Her whole story is a triumphant affirmation of Romans 8—what shall separate us from the love of God?  And, ‘for those who love God all things work together for good (Rom.8:28) We sometimes stop there with our own definitions of ‘good’ in mind, and wonder What happened?!’  But the verse continues: '…for those who are called according to His purpose.’  And what exactly is that purpose? 

We, as believers, are destined ‘to be conformed to the image of His Son’By nook or by shepherd’s crook God has in mind to conform us to Jesus’ image, this Jesus who ‘learned obedience through what He suffered’ (Heb.5:8) who humbled Himself to the point of death, (Phil.2:8) bent on obeying the Father in everything, yielding His right to life itself to the Father’s good purpose.  (Or else where would we be?)

Joni’s suffering affirms the value of trusting God with our lives, for His eternal purposes. Through her suffering Joni has come to realize the deep compassion of God for her. God has suffered too. He knows. He suffers with us.  She actually came to love Him more than she had before her ‘accident’, thus the book’s title—The God I Love. This is not always the outcome for those who suffer, or who watch people they love suffer.  I guess that’s why I appreciate Joni’s story.  It shows me a faith that works, not in getting me everything I think I want, but in transforming me into the image of Jesus. Isn’t this what I really want?

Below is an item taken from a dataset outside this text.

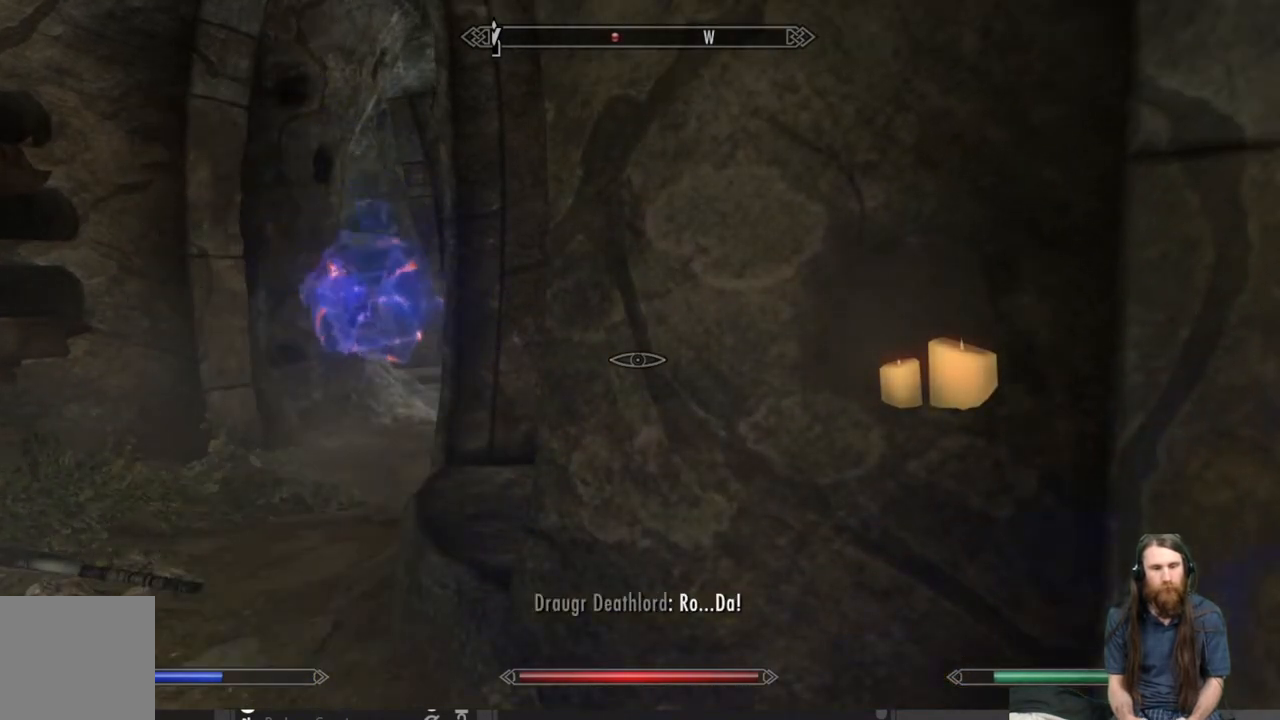
{"buttons": [], "left_stick": "center", "right_stick": "center", "events": []}
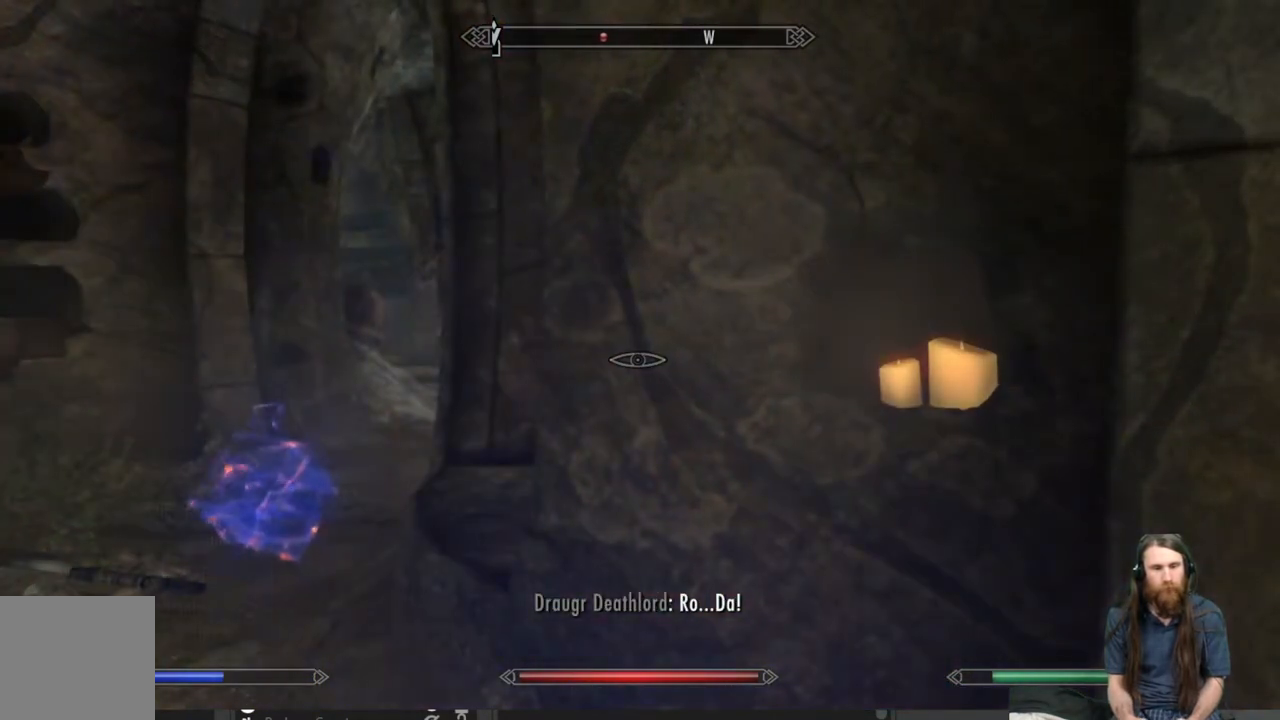
{"buttons": [], "left_stick": "center", "right_stick": "center", "events": [[67, "DPAD_UP", "down"], [200, "DPAD_UP", "up"]]}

I confess I’m wimpy when it comes to pain/sickness/suffering.  I quickly fixate on me, myself, and I and wonder ‘how long’ is this going to last? Have you noticed how sickness feels like ‘forever’ until it passes and then it is as quickly forgotten as a passing dream, a mere triviality—a light momentary affliction’which it really is compared to the eternal weight of glory’ it’s preparing us for.  II Cor.4:17 It’s all a matter of perspective…

So I got to looking at the ‘how long?’s of Scripture.  We are in good company.  Seems the human condition predisposes us to ask this question.  It tends to go something like this:  ‘How long do I have to suffer?’

Not unexpectedly, a string of them happen in Job:
“How long will you torment me with words…”  Job 19:2

And a whole slew of them in Psalms to this effect:
”My soul also is greatly troubled. But you, O LORD--how long?
Turn, O LORD, deliver my life; save me…”

We want relief. 

There is also another legitimate ‘how long’. It has to do with our inborn  sense of justice that remains unsatisfied as long as evil goes unpunished. We see it in the martyrs cry of Revelation: They cried out with a loud voice, "O Sovereign Lord, holy and true,how long before you will judge and avenge our blood on those who dwell on the earth?" Rev.6:10 

But here it is not a self-oriented cry. They are already dead!  The cry for justice here is a cry for God to be glorified as the rightful Judge of all the earth. We’re getting closer to the ‘How long?’s of God.  When I look at what God is waiting for I see a different sense of priorities.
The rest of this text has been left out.